===== GIVEN RECORDS =====
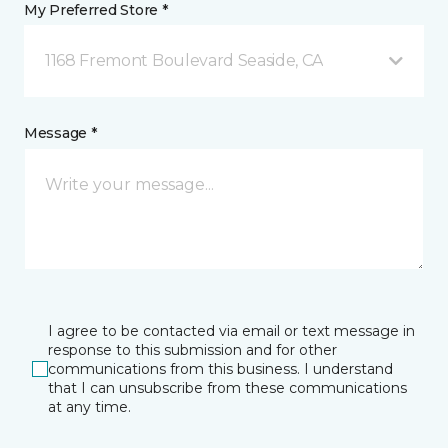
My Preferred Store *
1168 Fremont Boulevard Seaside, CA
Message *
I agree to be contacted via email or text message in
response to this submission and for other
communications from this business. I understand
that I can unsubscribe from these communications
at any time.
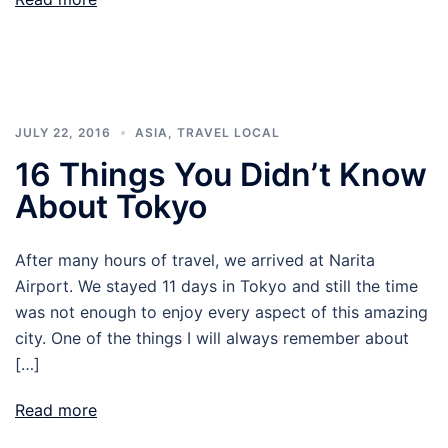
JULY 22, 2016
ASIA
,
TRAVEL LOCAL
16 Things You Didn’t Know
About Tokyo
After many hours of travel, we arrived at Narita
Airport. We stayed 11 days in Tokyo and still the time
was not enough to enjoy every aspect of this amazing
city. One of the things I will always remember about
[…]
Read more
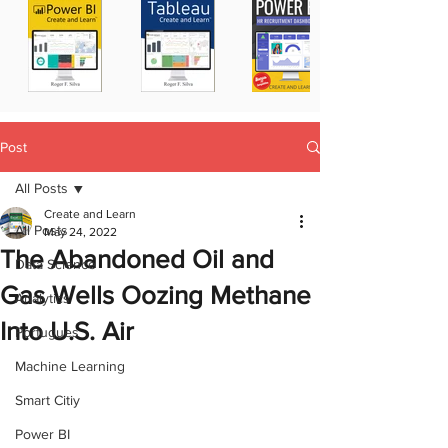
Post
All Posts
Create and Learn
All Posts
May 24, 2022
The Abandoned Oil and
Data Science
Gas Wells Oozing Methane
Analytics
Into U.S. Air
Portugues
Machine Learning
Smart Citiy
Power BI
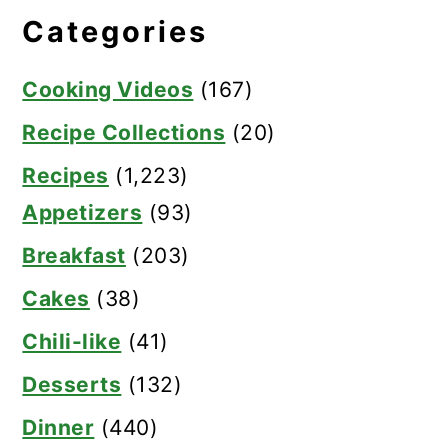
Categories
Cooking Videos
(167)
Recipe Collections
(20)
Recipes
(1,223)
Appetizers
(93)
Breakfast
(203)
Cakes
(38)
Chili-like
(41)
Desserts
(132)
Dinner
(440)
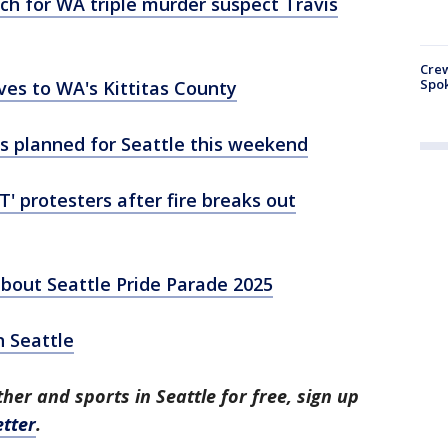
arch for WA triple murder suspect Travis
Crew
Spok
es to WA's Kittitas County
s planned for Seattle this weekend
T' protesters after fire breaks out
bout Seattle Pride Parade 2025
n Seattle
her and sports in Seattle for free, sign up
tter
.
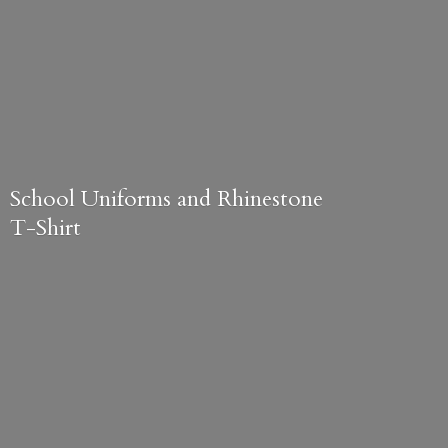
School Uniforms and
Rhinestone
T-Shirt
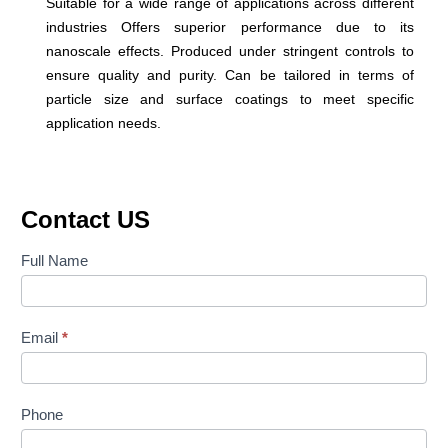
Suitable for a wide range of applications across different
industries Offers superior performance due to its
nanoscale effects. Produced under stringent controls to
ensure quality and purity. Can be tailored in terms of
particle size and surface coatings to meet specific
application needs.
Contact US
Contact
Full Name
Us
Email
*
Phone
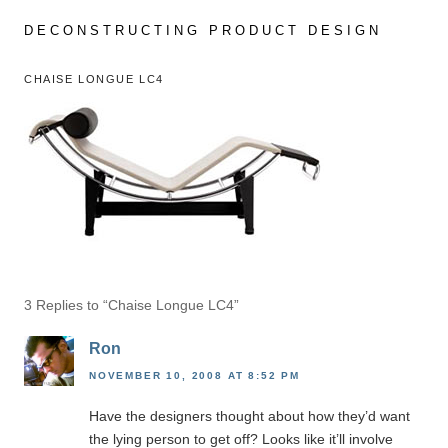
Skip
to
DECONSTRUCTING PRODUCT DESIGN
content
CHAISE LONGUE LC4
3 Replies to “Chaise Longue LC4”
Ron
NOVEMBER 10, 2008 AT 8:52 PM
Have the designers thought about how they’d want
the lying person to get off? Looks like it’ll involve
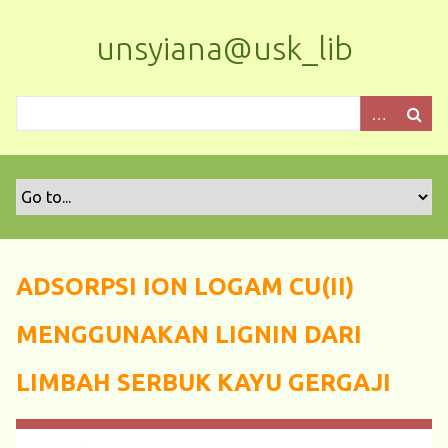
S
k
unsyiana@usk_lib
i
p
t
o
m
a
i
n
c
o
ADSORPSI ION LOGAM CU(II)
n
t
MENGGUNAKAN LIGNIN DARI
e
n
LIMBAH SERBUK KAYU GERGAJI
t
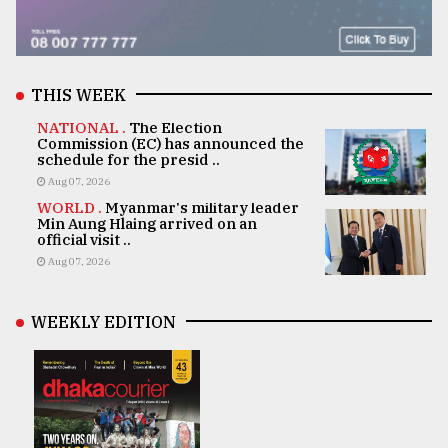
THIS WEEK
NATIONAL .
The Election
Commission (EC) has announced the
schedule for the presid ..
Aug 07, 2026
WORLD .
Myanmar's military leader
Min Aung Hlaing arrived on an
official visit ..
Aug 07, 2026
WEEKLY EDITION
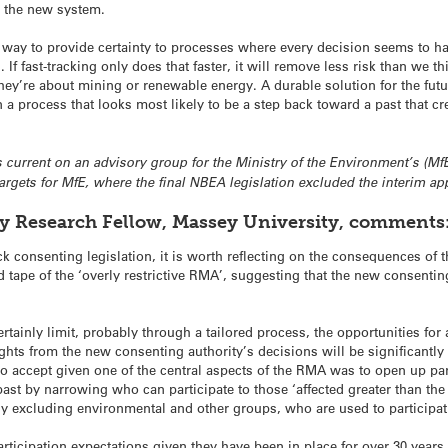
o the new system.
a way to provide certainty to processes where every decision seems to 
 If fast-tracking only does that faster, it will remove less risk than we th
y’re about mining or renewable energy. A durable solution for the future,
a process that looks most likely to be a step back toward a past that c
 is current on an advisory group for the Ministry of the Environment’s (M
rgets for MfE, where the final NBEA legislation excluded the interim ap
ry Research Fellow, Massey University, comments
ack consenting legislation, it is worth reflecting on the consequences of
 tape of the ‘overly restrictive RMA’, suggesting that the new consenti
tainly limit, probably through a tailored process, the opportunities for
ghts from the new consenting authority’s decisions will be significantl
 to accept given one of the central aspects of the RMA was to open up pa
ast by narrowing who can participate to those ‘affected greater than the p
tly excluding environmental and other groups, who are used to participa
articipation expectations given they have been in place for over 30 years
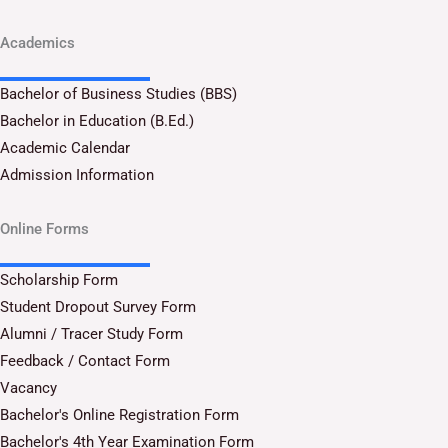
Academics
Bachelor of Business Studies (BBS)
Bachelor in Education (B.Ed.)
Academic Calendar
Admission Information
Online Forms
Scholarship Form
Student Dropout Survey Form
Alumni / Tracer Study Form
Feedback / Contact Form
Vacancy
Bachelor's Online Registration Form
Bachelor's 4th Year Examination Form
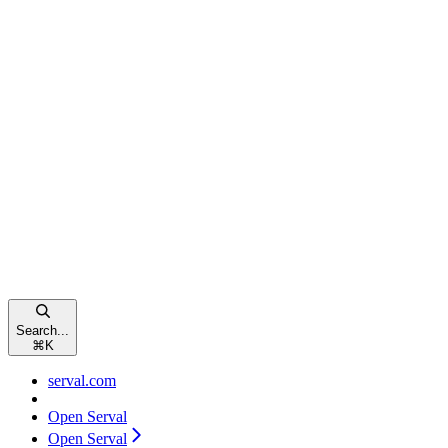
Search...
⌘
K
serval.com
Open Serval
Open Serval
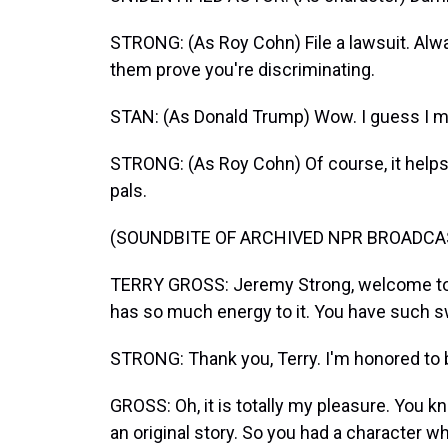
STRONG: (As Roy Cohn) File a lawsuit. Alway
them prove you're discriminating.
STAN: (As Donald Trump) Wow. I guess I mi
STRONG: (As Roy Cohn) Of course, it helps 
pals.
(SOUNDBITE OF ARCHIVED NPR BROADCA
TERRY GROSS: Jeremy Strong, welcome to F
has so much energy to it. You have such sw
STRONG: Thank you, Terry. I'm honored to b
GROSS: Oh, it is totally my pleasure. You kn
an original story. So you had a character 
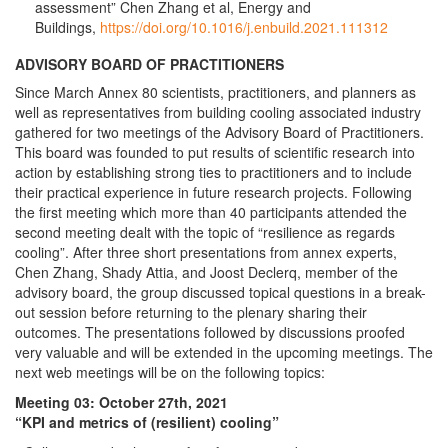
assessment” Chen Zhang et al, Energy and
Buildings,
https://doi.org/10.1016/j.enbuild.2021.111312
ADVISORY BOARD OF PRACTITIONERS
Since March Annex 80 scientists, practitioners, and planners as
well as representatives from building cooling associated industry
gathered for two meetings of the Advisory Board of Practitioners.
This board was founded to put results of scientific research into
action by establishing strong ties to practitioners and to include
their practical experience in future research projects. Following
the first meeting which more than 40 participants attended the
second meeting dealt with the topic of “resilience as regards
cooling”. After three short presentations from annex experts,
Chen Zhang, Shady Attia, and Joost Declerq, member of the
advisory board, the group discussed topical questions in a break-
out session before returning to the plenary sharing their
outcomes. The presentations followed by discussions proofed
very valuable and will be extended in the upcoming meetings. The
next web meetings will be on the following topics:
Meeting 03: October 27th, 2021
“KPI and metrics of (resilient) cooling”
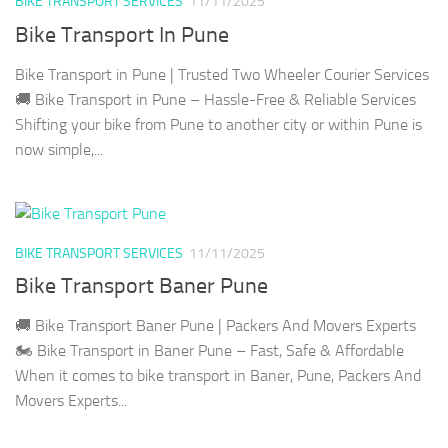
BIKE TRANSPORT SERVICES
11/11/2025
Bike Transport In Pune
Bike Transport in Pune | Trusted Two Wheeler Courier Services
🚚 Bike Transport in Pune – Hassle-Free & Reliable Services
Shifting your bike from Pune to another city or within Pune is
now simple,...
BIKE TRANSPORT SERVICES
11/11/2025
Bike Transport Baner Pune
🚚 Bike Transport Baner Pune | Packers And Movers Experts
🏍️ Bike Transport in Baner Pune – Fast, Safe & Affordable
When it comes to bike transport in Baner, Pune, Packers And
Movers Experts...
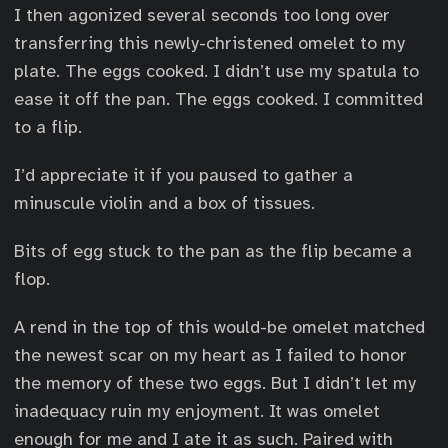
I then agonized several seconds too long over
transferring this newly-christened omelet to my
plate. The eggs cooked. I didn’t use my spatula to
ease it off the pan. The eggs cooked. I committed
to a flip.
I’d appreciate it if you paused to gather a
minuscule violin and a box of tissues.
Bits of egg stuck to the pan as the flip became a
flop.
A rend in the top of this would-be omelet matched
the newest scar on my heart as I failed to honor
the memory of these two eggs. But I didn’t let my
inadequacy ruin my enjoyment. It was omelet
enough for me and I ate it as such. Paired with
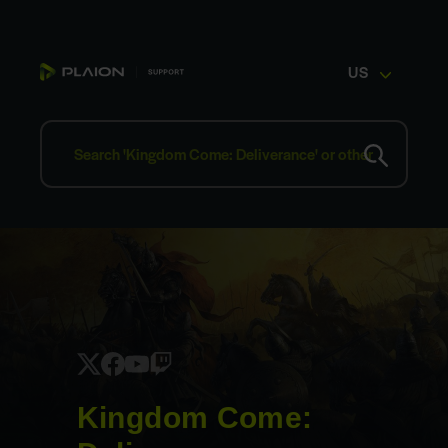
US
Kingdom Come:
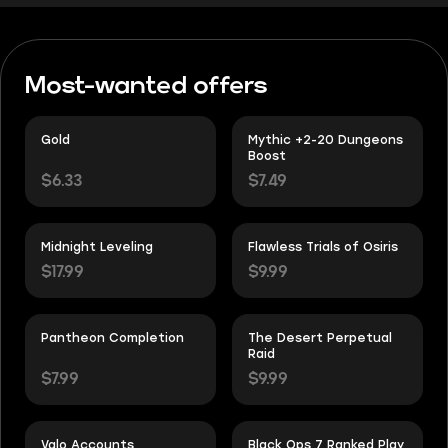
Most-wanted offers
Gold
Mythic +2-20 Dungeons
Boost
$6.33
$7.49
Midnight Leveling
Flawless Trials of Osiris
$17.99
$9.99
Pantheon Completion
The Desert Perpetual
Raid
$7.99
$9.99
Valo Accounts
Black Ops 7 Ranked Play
=====
**WORK TASK:**
Can you lay out every line of text in the records above as a JSON list of strings, one string per line, with blank lines dropped? Leave the pictures out.

**ANSWER BOX:**
[
  "My Preferred Store *",
  "1168 Fremont Boulevard Seaside, CA",
  "Message *",
  "I agree to be contacted via email or text message in",
  "response to this submission and for other",
  "communications from this business. I understand",
  "that I can unsubscribe from these communications",
  "at any time.",
  "JULY 22, 2016",
  "ASIA",
  ",",
  "TRAVEL LOCAL",
  "16 Things You Didn’t Know",
  "About Tokyo",
  "After many hours of travel, we arrived at Narita",
  "Airport. We stayed 11 days in Tokyo and still the time",
  "was not enough to enjoy every aspect of this amazing",
  "city. One of the things I will always remember about",
  "[…]",
  "Read more",
  "Post",
  "All Posts",
  "Create and Learn",
  "All Posts",
  "May 24, 2022",
  "The Abandoned Oil and",
  "Data Science",
  "Gas Wells Oozing Methane",
  "Analytics",
  "Into U.S. Air",
  "Portugues",
  "Machine Learning",
  "Smart Citiy",
  "Power BI",
  "Categories",
  "Cooking Videos",
  "(167)",
  "Recipe Collections",
  "(20)",
  "Recipes",
  "(1,223)",
  "Appetizers",
  "(93)",
  "Breakfast",
  "(203)",
  "Cakes",
  "(38)",
  "Chili-like",
  "(41)",
  "Desserts",
  "(132)",
  "Dinner",
  "(440)",
  "arch for WA triple murder suspect Travis",
  "Crew",
  "Spok",
  "es to WA's Kittitas County",
  "s planned for Seattle this weekend",
  "T' protesters after fire breaks out",
  "bout Seattle Pride Parade 2025",
  "n Seattle",
  "her and sports in Seattle for free, sign up",
  "tter",
  ".",
  "School Uniforms and",
  "Rhinestone",
  "T-Shirt",
  "Suitable for a wide range of applications across different",
  "industries Offers superior performance due to its",
  "nanoscale effects. Produced under stringent controls to",
  "ensure quality and purity. Can be tailored in terms of",
  "particle size and surface coatings to meet specific",
  "application needs.",
  "Contact US",
  "Contact",
  "Full Name",
  "Us",
  "Email",
  "*",
  "Phone",
  "Skip",
  "to",
  "DECONSTRUCTING PRODUCT DESIGN",
  "content",
  "CHAISE LONGUE LC4",
  "3 Replies to “Chaise Longue LC4”",
  "Ron",
  "NOVEMBER 10, 2008 AT 8:52 PM",
  "Have the designers thought about how they’d want",
  "the lying person to get off? Looks like it’ll involve",
  "S",
  "k",
  "unsyiana@usk_lib",
  "i",
  "p",
  "t",
  "o",
  "m",
  "a",
  "i",
  "n",
  "c",
  "o",
  "ADSORPSI ION LOGAM CU(II)",
  "n",
  "t",
  "MENGGUNAKAN LIGNIN DARI",
  "e",
  "n",
  "LIMBAH SERBUK KAYU GERGAJI",
  "t",
  "THIS WEEK",
  "NATIONAL .",
  "The Election",
  "Commission (EC) has announced the",
  "schedule for the presid ..",
  "Aug 07, 2026",
  "WORLD .",
  "Myanmar's military leader",
  "Min Aung Hlaing arrived on an",
  "official visit ..",
  "Aug 07, 2026",
  "WEEKLY EDITION",
  "o the new system.",
  "a way to provide certainty to processes where every decision seems to ",
  " If fast-tracking only does that faster, it will remove less risk than we th",
  "y’re about mining or renewable energy. A durable solution for the future,",
  "a process that looks most likely to be a step back toward a past that c",
  " is current on an advisory group for the Ministry of the Environment’s (M",
  "rgets for MfE, where the final NBEA legislation excluded the interim ap",
  "ry Research Fellow, Massey University, comments",
  "ack consenting legislation, it is worth reflecting on the consequences of",
  " tape of the ‘overly restrictive RMA’, suggesting that the new consenti",
  "tainly limit, probably through a tailored process, the opportunities for",
  "ghts from the new consenting authority’s decisions will be significantl",
  " to accept given one of the central aspects of the RMA was to open up pa",
  "ast by narrowing who can participate to those ‘affected greater than the p",
  "tly excluding environmental and other groups, who are used to participa",
  "articipation expectations given they have been in place for over 30 years",
  "Academics",
  "Bachelor of Business Studies (BBS)",
  "Bachelor in Education (B.Ed.)",
  "Academic Calendar",
  "Admission Information",
  "Online Forms",
  "Scholarship Form",
  "Student Dropout Survey Form",
  "Alumni / Tracer Study Form",
  "Feedback / Contact Form",
  "Vacancy",
  "Bachelor's Online Registration Form",
  "Bachelor's 4th Year Examination Form",
  "Search...",
  "⌘",
  "K",
  "serval.com",
  "Open Serval",
  "Open Serval",
  "STRONG: (As Roy Cohn) File a lawsuit. Alway",
  "them prove you're discriminating.",
  "STAN: (As Donald Trump) Wow. I guess I mi",
  "STRONG: (As Roy Cohn) Of course, it helps ",
  "pals.",
  "(SOUNDBITE OF ARCHIVED NPR BROADCA",
  "TERRY GROSS: Jeremy Strong, welcome to F",
  "has so much energy to it. You have such sw",
  "STRONG: Thank you, Terry. I'm honored to b",
  "GROSS: Oh, it is totally my pleasure. You kn",
  "an original story. So you had a character ",
  "assessment” Chen Zhang et al, Energy and",
  "Buildings,",
  "https://doi.org/10.1016/j.enbuild.2021.111312",
  "ADVISORY BOARD OF PRACTITIONERS",
  "Since March Annex 80 scientists, practitioners, and planners as",
  "well as representatives from building cooling associated industry",
  "gathered for two meetings of the Advisory Board of Practitioners.",
  "This board was founded to put results of scientific research into",
  "action by establishing strong ties to practitioners and to include",
  "their practical experience in future research projects. Following",
  "the first meeting which more than 40 participants attended the",
  "second meeting dealt with the topic of “resilience as regards",
  "cooling”. After three short presentations from annex experts,",
  "Chen Zhang, Shady Attia, and Joost Declerq, member of the",
  "advisory board, the group discussed topical questions in a break-",
  "out session before returning to the plenary sharing their",
  "outcomes. The presentations followed by discussions proofed",
  "very valuable and will be extended in the upcoming meetings. The",
  "next web meetings will be on the following topics:",
  "Meeting 03: October 27th, 2021",
  "“KPI and metrics of (resilient) cooling”",
  "BIKE TRANSPORT SERVICES",
  "11/11/2025",
  "Bike Transport In Pune",
  "Bike Transport in Pune | Trusted Two Wheeler Courier Services",
  "🚚 Bike Transport in Pune – Hassle-Free & Reliable Services",
  "Shifting your bike from Pune to another city or within Pune is",
  "now simple,...",
  "BIKE TRANSPORT SERVICES",
  "11/11/2025",
  "Bike Transport Baner Pune",
  "🚚 Bike Transport Baner Pune | Packers And Movers Experts",
  "🏍️ Bike Transport in Baner Pune – Fast, Safe & Affordable",
  "When it comes to bike transport in Baner, Pune, Packers And",
  "Movers Experts...",
  "I then agonized several seconds too long over",
  "transferring this newly-christened omelet to my",
  "plate. The eggs cooked. I didn’t use my spatula to",
  "ease it off the pan. The eggs cooked. I committed",
  "to a flip.",
  "I’d appreciate it if you paused to gather a",
  "minuscule violin and a box of tissues.",
  "Bits of egg stuck to the pan as the flip became a",
  "flop.",
  "A rend in the top of this would-be omelet matched",
  "the newest scar on my heart as I failed to honor",
  "the memory of these two eggs. But I didn’t let my",
  "inadequacy ruin my enjoyment. It was omelet",
  "enough for me and I ate it as such. Paired with",
  "US",
  "Kingdom Come:",
  "Most-wanted offers",
  "Gold",
  "Mythic +2-20 Dungeons",
  "Boost",
  "$6.33",
  "$7.49",
  "Midnight Leveling",
  "Flawless Trials of Osiris",
  "$17.99",
  "$9.99",
  "Pantheon Completion",
  "The Desert Perpetual",
  "Raid",
  "$7.99",
  "$9.99",
  "Valo Accounts",
  "Black Ops 7 Ranked Play"
]